→ EXERCISE REQUIREMENTS: In the records, find each line where "Step" occurs, and copy it.

→ PROVIDED MATERIAL:
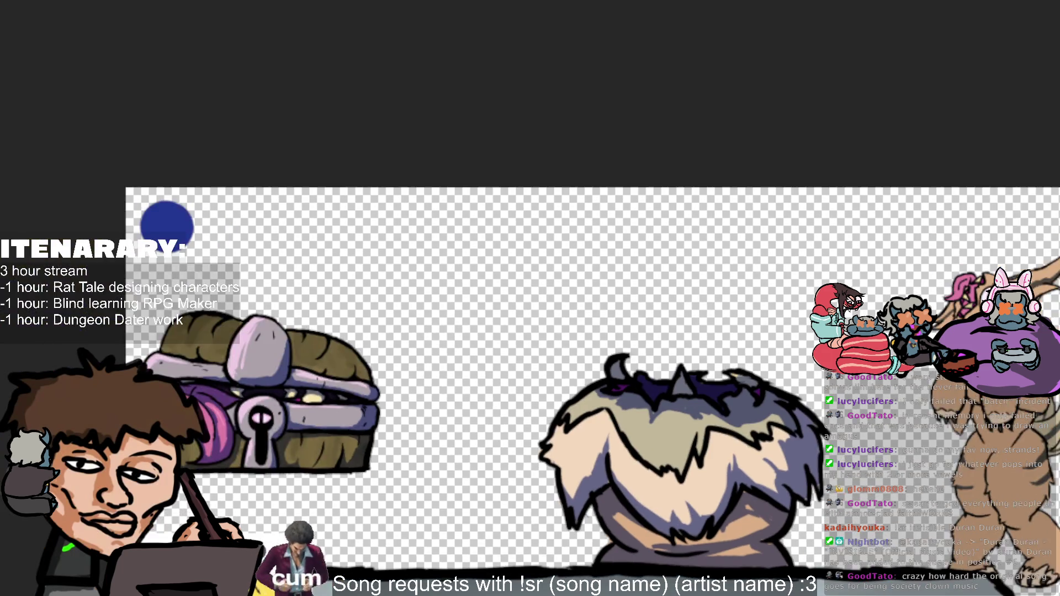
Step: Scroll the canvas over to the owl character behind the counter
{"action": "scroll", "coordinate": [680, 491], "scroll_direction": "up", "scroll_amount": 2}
==
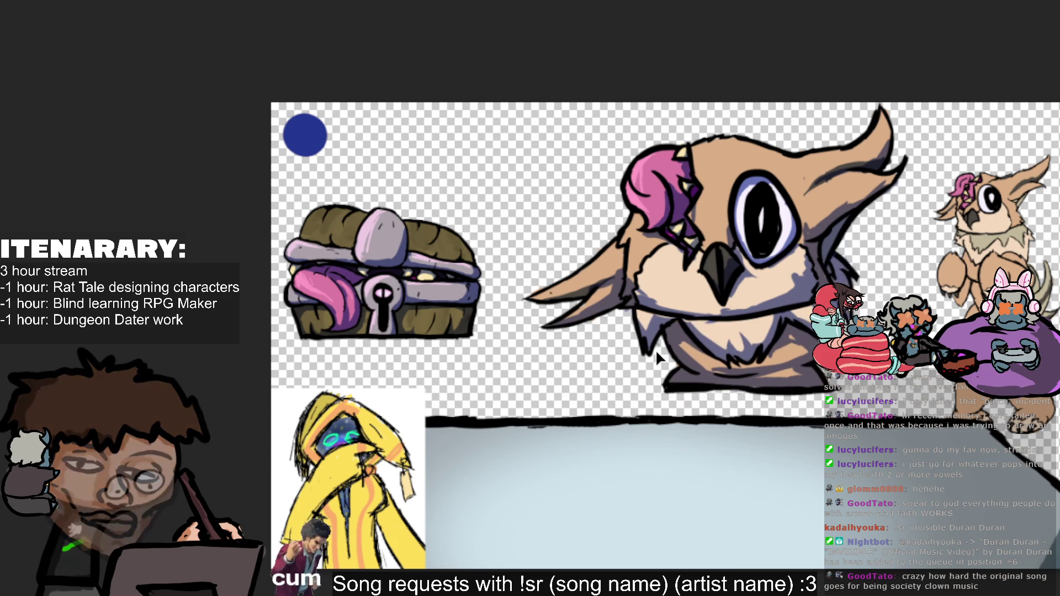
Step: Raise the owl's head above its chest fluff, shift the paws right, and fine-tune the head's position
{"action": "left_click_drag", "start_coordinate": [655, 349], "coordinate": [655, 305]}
---
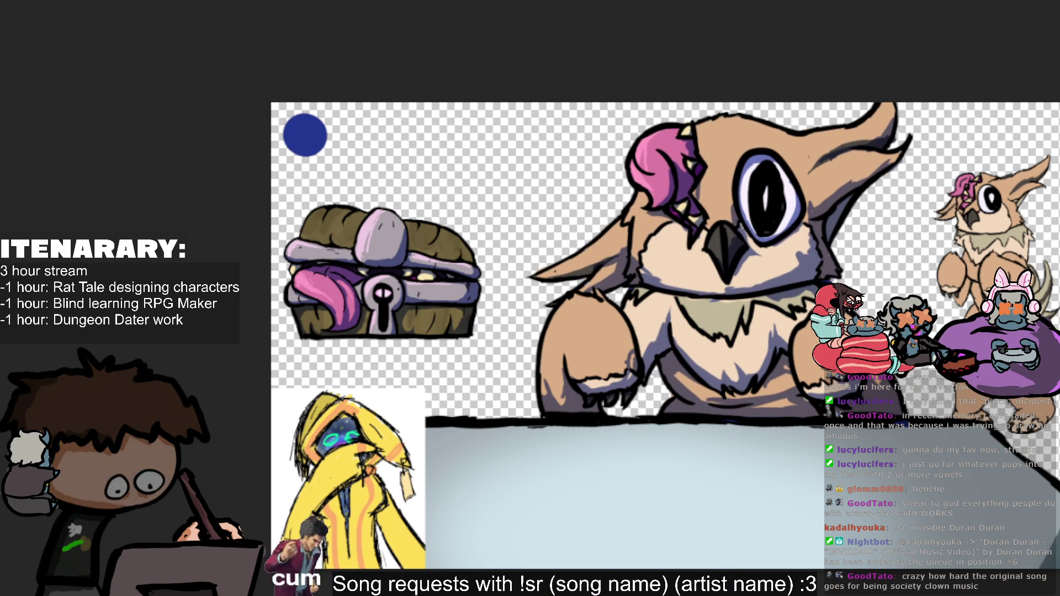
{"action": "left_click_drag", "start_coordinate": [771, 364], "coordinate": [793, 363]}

→ YOUR RESPONSE:
Step: Scroll the canvas over to the owl character behind the counter
Step: Raise the owl's head above its chest fluff, shift the paws right, and fine-tune the head's position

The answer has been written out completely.